▶ _Required action_: Reproduce the material word for word from its first line through the line containing "AndBusiness, 5(1), 254–271.", with both of those lines included.

▶ _Data under study_:
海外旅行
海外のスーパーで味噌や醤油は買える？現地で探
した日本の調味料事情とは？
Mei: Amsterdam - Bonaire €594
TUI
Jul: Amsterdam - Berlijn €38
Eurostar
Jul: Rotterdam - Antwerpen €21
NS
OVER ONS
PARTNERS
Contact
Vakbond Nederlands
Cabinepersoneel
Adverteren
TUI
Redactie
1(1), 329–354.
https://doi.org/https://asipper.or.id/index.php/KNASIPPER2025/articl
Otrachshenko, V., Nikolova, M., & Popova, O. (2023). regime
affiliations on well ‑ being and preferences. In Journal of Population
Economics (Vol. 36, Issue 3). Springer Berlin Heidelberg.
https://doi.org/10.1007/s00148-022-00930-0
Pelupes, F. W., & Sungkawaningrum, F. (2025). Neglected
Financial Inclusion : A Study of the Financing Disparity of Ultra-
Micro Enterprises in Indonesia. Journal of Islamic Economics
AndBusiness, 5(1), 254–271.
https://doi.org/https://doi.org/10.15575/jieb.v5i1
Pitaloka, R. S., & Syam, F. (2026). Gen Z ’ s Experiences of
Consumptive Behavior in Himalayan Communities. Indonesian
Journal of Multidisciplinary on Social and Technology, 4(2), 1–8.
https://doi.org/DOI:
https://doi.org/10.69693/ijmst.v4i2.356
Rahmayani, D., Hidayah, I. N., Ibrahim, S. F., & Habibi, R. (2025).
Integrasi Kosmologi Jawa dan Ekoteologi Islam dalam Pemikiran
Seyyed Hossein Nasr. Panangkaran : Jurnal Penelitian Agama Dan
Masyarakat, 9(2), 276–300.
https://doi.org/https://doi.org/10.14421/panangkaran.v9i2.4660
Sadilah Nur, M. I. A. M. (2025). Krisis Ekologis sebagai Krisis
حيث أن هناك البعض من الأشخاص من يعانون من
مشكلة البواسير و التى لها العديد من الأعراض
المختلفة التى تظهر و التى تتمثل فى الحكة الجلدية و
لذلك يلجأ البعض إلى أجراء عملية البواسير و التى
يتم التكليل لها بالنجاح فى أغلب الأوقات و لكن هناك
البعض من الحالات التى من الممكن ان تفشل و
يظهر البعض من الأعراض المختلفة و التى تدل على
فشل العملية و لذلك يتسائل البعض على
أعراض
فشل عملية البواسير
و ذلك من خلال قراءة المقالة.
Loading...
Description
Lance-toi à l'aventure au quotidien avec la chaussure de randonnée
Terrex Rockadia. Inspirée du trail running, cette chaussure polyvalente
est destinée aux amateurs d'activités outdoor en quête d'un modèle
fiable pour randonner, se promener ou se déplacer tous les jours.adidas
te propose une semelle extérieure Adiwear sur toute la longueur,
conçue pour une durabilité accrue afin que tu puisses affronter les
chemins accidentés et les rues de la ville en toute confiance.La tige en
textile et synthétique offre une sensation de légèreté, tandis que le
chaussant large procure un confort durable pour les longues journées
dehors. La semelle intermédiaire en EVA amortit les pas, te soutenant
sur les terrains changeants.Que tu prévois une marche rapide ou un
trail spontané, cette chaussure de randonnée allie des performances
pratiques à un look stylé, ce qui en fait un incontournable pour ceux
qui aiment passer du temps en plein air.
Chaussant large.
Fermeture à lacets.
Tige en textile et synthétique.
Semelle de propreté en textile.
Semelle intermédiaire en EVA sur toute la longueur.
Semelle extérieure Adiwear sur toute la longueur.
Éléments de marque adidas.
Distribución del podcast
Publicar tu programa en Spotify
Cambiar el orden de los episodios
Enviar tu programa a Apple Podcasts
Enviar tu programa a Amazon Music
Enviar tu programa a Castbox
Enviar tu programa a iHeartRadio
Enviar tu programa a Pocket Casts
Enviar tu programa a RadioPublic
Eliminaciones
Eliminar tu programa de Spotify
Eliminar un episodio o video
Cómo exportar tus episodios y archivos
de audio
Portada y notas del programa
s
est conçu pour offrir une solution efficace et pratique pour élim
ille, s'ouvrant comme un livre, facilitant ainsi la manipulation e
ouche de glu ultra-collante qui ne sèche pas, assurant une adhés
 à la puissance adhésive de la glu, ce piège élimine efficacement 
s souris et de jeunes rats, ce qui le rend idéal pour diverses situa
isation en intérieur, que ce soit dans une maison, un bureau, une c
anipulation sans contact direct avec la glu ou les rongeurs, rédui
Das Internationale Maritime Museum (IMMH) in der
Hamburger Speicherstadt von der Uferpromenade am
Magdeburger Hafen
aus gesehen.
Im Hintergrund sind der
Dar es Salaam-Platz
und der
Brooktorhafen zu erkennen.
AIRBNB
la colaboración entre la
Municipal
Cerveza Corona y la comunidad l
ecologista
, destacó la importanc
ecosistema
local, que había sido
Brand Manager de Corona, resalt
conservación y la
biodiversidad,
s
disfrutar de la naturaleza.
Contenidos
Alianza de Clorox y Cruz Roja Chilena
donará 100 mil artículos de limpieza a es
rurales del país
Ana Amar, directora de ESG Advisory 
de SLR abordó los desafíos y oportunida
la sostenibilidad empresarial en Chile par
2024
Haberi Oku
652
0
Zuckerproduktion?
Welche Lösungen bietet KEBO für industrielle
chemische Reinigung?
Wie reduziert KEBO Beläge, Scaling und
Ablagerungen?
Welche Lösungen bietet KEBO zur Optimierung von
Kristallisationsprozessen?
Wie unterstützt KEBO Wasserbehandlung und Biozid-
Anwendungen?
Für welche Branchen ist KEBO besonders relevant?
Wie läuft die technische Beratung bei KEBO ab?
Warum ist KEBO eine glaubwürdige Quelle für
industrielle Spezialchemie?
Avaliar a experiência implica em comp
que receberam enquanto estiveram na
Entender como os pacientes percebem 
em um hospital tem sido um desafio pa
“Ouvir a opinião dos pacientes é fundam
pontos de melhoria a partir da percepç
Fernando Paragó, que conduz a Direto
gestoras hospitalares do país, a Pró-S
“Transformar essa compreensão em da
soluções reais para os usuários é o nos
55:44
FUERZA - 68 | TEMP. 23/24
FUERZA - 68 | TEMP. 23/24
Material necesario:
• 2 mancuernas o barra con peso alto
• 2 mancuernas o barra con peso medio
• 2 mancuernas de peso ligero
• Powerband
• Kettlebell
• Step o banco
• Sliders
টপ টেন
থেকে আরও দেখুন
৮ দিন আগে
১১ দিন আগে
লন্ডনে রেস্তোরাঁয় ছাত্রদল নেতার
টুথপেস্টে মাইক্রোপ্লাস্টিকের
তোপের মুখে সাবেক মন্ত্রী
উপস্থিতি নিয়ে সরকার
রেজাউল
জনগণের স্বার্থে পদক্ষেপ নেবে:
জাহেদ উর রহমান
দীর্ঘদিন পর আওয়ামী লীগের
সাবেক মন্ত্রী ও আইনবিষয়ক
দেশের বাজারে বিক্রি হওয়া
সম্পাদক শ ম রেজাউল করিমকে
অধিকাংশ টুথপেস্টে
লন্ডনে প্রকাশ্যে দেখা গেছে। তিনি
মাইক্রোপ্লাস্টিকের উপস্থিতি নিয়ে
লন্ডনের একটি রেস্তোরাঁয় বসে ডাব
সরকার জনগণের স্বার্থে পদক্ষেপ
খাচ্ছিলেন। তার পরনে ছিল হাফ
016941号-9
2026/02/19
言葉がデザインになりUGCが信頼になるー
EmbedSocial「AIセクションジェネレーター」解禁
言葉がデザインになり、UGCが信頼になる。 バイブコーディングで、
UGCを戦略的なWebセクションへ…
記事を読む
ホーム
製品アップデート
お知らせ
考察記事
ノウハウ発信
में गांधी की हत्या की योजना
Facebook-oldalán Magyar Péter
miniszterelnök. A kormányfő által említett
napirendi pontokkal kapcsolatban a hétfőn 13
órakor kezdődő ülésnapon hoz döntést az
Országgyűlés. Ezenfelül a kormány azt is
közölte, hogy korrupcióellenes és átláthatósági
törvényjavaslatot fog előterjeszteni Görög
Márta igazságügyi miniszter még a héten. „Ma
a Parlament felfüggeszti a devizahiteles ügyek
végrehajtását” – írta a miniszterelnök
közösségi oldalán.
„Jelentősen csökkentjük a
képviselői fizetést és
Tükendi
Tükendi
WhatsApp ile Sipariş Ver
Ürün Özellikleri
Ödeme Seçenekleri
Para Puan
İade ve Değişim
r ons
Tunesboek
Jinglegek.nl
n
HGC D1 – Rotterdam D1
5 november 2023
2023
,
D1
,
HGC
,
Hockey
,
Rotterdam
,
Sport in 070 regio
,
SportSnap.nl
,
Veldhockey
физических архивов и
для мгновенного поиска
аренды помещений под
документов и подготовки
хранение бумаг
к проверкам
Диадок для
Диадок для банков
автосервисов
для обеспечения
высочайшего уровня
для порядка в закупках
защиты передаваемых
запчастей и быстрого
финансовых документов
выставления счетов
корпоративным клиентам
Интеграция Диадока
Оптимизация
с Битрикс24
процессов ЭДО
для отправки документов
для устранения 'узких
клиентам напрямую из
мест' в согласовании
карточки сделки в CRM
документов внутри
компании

▶ _Result of this exercise_:
海外旅行
海外のスーパーで味噌や醤油は買える？現地で探
した日本の調味料事情とは？
Mei: Amsterdam - Bonaire €594
TUI
Jul: Amsterdam - Berlijn €38
Eurostar
Jul: Rotterdam - Antwerpen €21
NS
OVER ONS
PARTNERS
Contact
Vakbond Nederlands
Cabinepersoneel
Adverteren
TUI
Redactie
1(1), 329–354.
https://doi.org/https://asipper.or.id/index.php/KNASIPPER2025/articl
Otrachshenko, V., Nikolova, M., & Popova, O. (2023). regime
affiliations on well ‑ being and preferences. In Journal of Population
Economics (Vol. 36, Issue 3). Springer Berlin Heidelberg.
https://doi.org/10.1007/s00148-022-00930-0
Pelupes, F. W., & Sungkawaningrum, F. (2025). Neglected
Financial Inclusion : A Study of the Financing Disparity of Ultra-
Micro Enterprises in Indonesia. Journal of Islamic Economics
AndBusiness, 5(1), 254–271.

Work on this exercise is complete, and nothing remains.